### [Assignment]
Without the pictures, set down every line of the data exactly.

━━━━━━━━━━━━━━━━

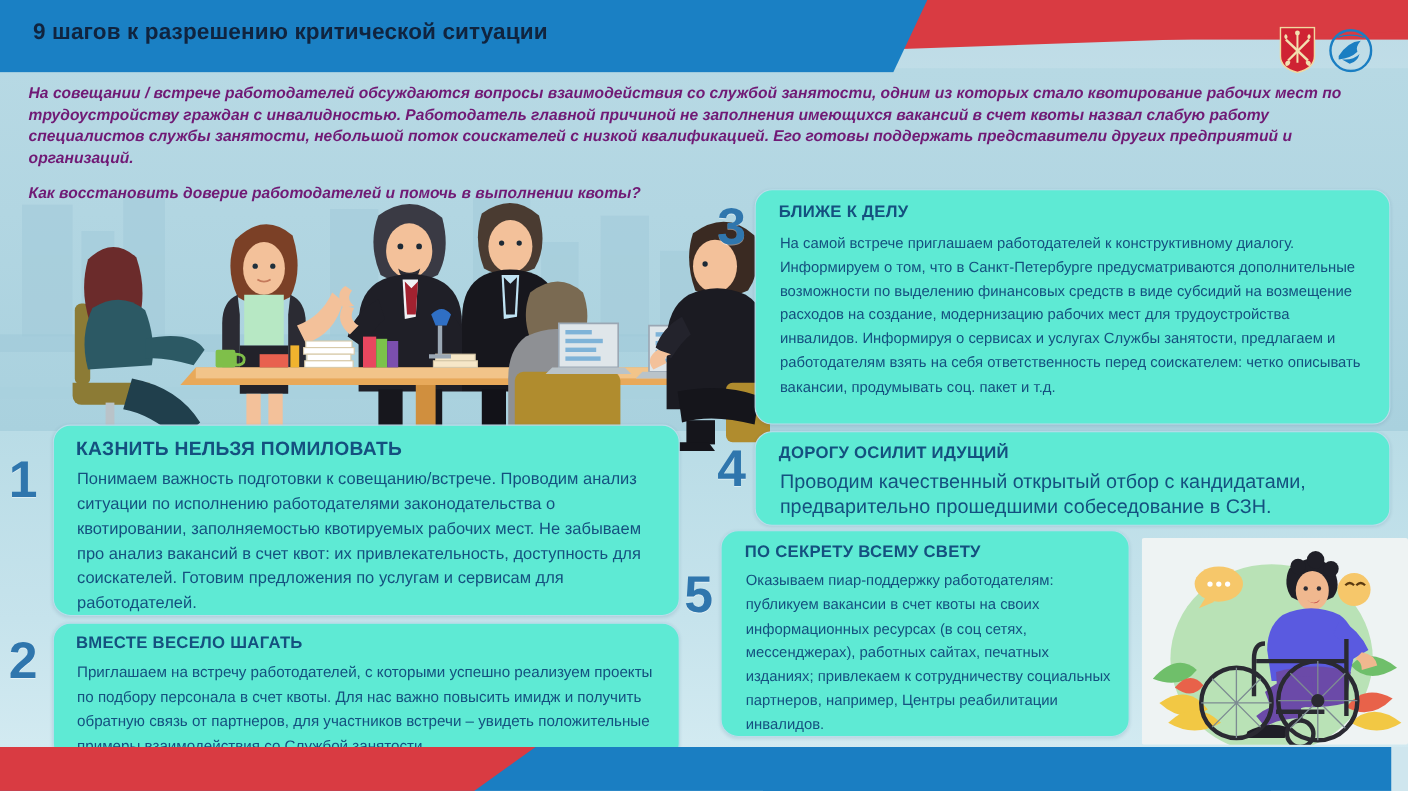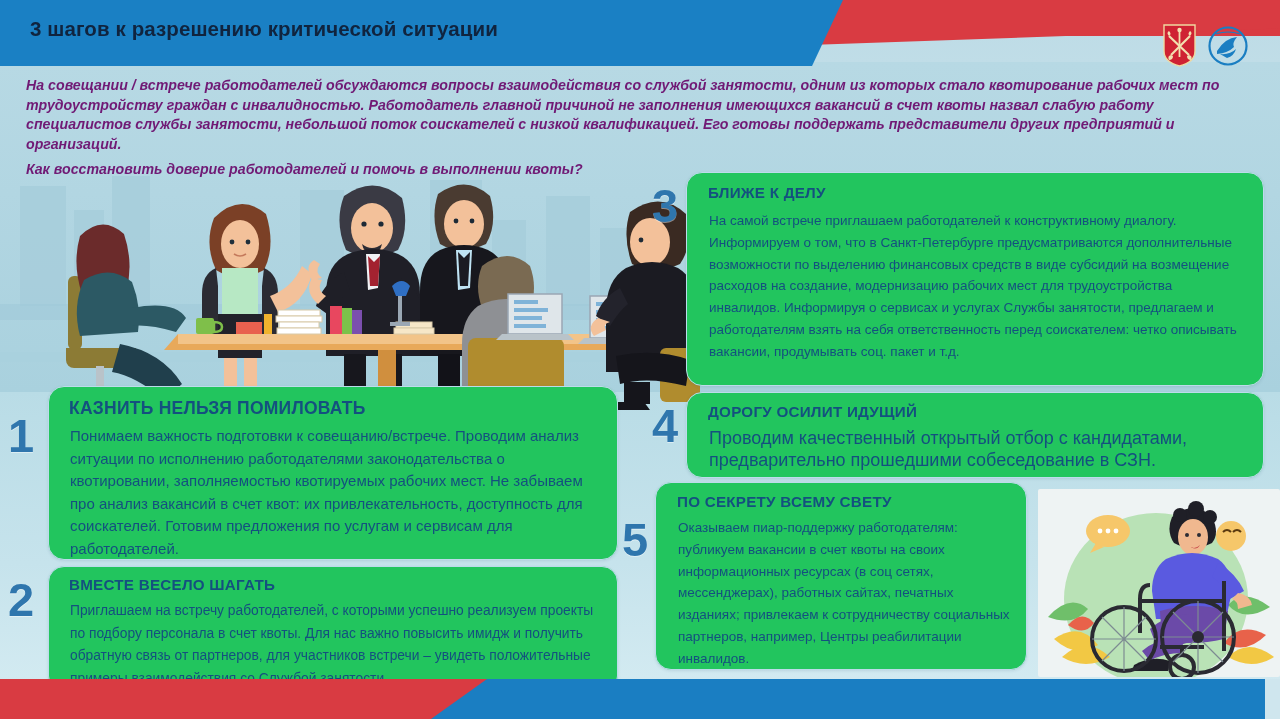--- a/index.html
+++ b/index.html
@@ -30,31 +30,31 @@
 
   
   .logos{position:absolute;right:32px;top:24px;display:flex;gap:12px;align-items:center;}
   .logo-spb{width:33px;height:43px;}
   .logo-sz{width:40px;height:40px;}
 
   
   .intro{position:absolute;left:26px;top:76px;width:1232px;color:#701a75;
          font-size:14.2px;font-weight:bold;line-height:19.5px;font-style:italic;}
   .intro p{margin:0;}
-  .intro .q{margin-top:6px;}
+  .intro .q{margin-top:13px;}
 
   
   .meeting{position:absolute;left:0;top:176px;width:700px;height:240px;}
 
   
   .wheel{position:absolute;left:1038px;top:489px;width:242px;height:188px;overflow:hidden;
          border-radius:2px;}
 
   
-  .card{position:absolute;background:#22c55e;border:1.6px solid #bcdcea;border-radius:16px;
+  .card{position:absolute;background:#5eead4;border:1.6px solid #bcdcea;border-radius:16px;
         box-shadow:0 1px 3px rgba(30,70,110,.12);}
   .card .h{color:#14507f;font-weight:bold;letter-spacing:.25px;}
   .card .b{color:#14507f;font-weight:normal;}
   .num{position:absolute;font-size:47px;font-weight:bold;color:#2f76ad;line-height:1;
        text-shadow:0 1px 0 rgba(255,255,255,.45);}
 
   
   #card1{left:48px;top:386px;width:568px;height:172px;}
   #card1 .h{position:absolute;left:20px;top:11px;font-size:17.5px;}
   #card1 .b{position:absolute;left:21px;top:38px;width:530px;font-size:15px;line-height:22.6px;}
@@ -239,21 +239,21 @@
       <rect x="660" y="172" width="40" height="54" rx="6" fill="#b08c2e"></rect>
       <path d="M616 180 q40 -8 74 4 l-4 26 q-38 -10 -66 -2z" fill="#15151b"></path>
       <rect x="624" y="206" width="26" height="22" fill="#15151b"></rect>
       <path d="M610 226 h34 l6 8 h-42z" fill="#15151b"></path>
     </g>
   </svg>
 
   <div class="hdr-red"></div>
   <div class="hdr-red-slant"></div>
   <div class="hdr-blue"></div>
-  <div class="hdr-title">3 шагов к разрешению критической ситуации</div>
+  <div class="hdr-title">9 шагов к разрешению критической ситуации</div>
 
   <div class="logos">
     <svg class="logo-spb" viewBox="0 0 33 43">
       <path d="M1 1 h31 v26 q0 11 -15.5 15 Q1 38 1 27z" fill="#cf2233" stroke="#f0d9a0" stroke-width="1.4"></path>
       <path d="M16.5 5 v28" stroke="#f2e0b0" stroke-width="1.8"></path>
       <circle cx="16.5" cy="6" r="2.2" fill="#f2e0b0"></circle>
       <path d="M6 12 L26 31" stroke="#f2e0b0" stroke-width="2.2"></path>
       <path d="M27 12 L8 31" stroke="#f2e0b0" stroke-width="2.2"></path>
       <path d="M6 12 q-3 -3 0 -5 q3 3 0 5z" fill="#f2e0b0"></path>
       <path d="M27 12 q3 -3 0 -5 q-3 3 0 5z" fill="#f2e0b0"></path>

━━━━━━━━━━━━━━━━

### [Written solution]
--- a/index.html
+++ b/index.html
@@ -30,31 +30,31 @@
 
   
   .logos{position:absolute;right:32px;top:24px;display:flex;gap:12px;align-items:center;}
   .logo-spb{width:33px;height:43px;}
   .logo-sz{width:40px;height:40px;}
 
   
   .intro{position:absolute;left:26px;top:76px;width:1232px;color:#701a75;
          font-size:14.2px;font-weight:bold;line-height:19.5px;font-style:italic;}
   .intro p{margin:0;}
-  .intro .q{margin-top:6px;}
+  .intro .q{margin-top:13px;}
 
   
   .meeting{position:absolute;left:0;top:176px;width:700px;height:240px;}
 
   
   .wheel{position:absolute;left:1038px;top:489px;width:242px;height:188px;overflow:hidden;
          border-radius:2px;}
 
   
-  .card{position:absolute;background:#22c55e;border:1.6px solid #bcdcea;border-radius:16px;
+  .card{position:absolute;background:#5eead4;border:1.6px solid #bcdcea;border-radius:16px;
         box-shadow:0 1px 3px rgba(30,70,110,.12);}
   .card .h{color:#14507f;font-weight:bold;letter-spacing:.25px;}
   .card .b{color:#14507f;font-weight:normal;}
   .num{position:absolute;font-size:47px;font-weight:bold;color:#2f76ad;line-height:1;
        text-shadow:0 1px 0 rgba(255,255,255,.45);}
 
   
   #card1{left:48px;top:386px;width:568px;height:172px;}
   #card1 .h{position:absolute;left:20px;top:11px;font-size:17.5px;}
   #card1 .b{position:absolute;left:21px;top:38px;width:530px;font-size:15px;line-height:22.6px;}
@@ -239,21 +239,21 @@
       <rect x="660" y="172" width="40" height="54" rx="6" fill="#b08c2e"></rect>
       <path d="M616 180 q40 -8 74 4 l-4 26 q-38 -10 -66 -2z" fill="#15151b"></path>
       <rect x="624" y="206" width="26" height="22" fill="#15151b"></rect>
       <path d="M610 226 h34 l6 8 h-42z" fill="#15151b"></path>
     </g>
   </svg>
 
   <div class="hdr-red"></div>
   <div class="hdr-red-slant"></div>
   <div class="hdr-blue"></div>
-  <div class="hdr-title">3 шагов к разрешению критической ситуации</div>
+  <div class="hdr-title">9 шагов к разрешению критической ситуации</div>
 
   <div class="logos">
     <svg class="logo-spb" viewBox="0 0 33 43">
       <path d="M1 1 h31 v26 q0 11 -15.5 15 Q1 38 1 27z" fill="#cf2233" stroke="#f0d9a0" stroke-width="1.4"></path>
       <path d="M16.5 5 v28" stroke="#f2e0b0" stroke-width="1.8"></path>
       <circle cx="16.5" cy="6" r="2.2" fill="#f2e0b0"></circle>
       <path d="M6 12 L26 31" stroke="#f2e0b0" stroke-width="2.2"></path>
       <path d="M27 12 L8 31" stroke="#f2e0b0" stroke-width="2.2"></path>
       <path d="M6 12 q-3 -3 0 -5 q3 3 0 5z" fill="#f2e0b0"></path>
       <path d="M27 12 q3 -3 0 -5 q-3 3 0 5z" fill="#f2e0b0"></path>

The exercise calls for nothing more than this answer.